* SOURCE TEXT

Please Misbah, leave them wanting more

Published January 17, 2017
Captain of the Pakistan Test cricket team Misbah-ul-Haq. — AFP
Captain of the Pakistan Test cricket team Misbah-ul-Haq. — AFP

PT Barnum, serial entrepreneur and owner of a travelling circus, offered the best advice to anybody considering retirement. ‘Always leave them wanting more,’ said Barnum, a man who understood how to win a crowd. In professional sport, timing when you exit the limelight and condemn yourself to the shadows is particularly hard. It is harder still if you are the ringmaster of the travelling circus called the Pakistan cricket team.

For a moment, pity the man Misbah-ul-Haq. You wait until your thirties to establish yourself in the Test team, and it is only after your national team is in desperate shame and exile that you are appointed captain. ‘Here’s a steaming turd,’ say your cricket board, ‘we need you to polish it.’ Up to then your claim to fame is an adventurous shot that loses a world final against your country’s bitter rivals. You are a man of honour and integrity. You want to restore your country’s fortunes. In the face of lazy curses about ‘that shot’ you take the job of polisher in chief.

* EXERCISES
#1 In the article on Misbah-ul-Haq, what advice did PT Barnum offer to anybody considering retirement?
#2 Summarize the article on Misbah-ul-Haq in two sentences.

* STUDY MATERIAL
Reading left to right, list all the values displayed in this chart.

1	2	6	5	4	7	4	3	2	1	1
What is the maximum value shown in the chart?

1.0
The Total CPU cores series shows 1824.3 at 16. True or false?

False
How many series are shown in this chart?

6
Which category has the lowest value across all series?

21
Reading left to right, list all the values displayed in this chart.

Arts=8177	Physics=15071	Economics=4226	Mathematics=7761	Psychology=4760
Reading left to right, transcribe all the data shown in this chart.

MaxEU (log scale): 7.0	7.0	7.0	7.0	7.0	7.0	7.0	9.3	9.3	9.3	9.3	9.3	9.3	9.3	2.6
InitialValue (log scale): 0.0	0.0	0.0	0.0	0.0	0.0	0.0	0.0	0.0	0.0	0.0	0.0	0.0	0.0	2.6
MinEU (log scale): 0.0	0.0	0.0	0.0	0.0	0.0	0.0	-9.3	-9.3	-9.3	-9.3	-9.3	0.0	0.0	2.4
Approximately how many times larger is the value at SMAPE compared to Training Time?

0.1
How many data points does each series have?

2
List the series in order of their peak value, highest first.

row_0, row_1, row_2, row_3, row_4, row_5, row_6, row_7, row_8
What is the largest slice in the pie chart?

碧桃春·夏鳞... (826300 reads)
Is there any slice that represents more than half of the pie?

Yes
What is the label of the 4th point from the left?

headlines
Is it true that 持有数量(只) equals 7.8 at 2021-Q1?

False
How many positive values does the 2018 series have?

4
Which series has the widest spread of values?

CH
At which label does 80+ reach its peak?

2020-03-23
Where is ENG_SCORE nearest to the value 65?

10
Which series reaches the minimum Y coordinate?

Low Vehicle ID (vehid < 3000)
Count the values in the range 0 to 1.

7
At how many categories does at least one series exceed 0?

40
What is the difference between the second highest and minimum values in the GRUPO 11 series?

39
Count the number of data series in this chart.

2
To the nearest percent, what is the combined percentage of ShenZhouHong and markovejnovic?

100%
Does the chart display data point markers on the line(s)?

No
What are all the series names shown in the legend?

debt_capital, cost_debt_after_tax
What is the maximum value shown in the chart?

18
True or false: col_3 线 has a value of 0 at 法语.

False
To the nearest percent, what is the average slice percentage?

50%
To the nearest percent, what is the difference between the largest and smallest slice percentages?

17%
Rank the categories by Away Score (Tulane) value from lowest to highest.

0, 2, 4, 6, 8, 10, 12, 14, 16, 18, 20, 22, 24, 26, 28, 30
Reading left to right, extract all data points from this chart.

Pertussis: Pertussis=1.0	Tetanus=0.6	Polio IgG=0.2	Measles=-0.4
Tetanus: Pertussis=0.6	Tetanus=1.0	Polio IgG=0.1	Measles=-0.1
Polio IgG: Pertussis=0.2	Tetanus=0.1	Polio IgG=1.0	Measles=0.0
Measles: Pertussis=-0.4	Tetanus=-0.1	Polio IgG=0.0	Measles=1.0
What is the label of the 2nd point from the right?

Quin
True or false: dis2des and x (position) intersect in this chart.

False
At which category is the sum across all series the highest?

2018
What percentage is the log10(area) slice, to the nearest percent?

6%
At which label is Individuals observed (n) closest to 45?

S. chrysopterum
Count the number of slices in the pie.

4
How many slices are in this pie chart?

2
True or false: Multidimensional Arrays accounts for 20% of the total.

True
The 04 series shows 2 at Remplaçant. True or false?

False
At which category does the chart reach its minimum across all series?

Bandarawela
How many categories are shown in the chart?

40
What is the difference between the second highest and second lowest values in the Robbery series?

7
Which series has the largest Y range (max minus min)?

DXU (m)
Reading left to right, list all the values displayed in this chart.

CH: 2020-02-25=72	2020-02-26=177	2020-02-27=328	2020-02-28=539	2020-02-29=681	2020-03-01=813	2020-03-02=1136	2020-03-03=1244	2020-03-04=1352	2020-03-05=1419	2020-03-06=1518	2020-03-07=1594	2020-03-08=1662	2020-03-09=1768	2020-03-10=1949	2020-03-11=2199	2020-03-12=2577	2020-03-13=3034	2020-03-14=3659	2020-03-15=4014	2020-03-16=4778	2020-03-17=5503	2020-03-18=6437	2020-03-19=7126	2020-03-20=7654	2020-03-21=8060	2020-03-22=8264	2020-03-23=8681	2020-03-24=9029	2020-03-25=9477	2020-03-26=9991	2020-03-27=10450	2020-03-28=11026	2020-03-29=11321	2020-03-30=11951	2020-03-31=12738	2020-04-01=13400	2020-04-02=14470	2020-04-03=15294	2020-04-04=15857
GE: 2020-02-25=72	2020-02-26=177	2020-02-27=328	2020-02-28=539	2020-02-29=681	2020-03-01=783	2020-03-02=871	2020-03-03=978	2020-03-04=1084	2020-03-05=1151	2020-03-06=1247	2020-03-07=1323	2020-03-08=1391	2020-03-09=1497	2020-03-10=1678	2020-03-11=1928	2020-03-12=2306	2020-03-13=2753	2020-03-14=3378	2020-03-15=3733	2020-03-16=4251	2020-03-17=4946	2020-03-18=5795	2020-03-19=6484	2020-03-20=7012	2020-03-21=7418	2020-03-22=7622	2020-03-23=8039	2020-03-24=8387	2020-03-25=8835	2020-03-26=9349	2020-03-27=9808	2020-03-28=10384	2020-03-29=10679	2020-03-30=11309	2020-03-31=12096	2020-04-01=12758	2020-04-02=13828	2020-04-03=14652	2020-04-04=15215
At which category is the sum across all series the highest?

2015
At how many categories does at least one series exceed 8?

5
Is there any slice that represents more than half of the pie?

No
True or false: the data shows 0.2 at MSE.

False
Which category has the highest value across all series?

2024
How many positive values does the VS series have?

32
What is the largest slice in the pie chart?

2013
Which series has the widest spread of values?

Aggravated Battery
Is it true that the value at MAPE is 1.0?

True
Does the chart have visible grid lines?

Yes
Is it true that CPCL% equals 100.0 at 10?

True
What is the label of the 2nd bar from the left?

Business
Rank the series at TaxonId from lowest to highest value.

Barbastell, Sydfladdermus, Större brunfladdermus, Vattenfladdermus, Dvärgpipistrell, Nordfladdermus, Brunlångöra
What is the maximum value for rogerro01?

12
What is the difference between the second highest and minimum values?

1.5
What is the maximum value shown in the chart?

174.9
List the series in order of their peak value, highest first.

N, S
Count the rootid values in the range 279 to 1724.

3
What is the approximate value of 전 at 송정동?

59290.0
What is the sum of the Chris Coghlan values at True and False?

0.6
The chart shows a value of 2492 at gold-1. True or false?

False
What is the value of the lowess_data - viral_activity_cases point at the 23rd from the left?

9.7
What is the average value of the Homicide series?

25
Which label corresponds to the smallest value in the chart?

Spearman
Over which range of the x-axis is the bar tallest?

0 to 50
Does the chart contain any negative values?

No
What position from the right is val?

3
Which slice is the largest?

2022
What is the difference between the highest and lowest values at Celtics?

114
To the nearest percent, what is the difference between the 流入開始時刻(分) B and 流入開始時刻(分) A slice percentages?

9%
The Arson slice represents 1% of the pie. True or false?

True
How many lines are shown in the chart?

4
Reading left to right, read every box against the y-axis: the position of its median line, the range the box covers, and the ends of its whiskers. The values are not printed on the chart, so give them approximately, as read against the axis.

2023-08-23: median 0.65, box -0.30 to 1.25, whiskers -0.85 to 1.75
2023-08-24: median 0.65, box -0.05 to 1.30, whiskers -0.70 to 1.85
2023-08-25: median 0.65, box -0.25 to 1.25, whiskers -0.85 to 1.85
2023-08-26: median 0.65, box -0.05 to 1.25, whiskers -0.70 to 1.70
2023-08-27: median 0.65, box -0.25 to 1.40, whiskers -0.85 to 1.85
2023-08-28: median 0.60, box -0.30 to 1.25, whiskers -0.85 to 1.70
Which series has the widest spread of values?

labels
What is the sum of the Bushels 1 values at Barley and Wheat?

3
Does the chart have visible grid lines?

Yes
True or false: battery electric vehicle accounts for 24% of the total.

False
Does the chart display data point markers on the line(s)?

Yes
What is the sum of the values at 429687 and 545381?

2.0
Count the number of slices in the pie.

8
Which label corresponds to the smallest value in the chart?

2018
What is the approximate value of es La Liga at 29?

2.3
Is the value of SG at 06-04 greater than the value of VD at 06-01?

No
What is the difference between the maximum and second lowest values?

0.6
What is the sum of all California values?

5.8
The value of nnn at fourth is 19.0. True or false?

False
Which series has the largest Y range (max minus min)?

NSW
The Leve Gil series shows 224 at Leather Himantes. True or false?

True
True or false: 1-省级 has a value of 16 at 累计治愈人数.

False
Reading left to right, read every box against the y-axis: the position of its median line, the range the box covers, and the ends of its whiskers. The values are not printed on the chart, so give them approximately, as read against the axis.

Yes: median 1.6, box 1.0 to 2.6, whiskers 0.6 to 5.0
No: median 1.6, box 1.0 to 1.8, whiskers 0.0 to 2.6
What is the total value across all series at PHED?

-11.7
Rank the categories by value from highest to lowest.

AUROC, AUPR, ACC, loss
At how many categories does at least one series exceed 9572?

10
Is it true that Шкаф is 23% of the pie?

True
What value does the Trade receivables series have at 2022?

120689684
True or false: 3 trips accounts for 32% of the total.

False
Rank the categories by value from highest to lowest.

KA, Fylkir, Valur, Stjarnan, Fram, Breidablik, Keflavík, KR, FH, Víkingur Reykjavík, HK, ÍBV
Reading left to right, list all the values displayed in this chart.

* ANSWER SECTION
#1 PT Barnum advised: "Always leave them wanting more."

#2 The article cites PT Barnum's advice to "always leave them wanting more" and notes that timing an exit is particularly hard in professional sport, and harder still for the ringmaster of the Pakistan cricket team. It describes how Misbah-ul-Haq established himself in the Test team only in his thirties, was appointed captain after the national team had fallen into shame and exile, and took the job despite curses about a shot that lost a world final against his country's bitter rivals.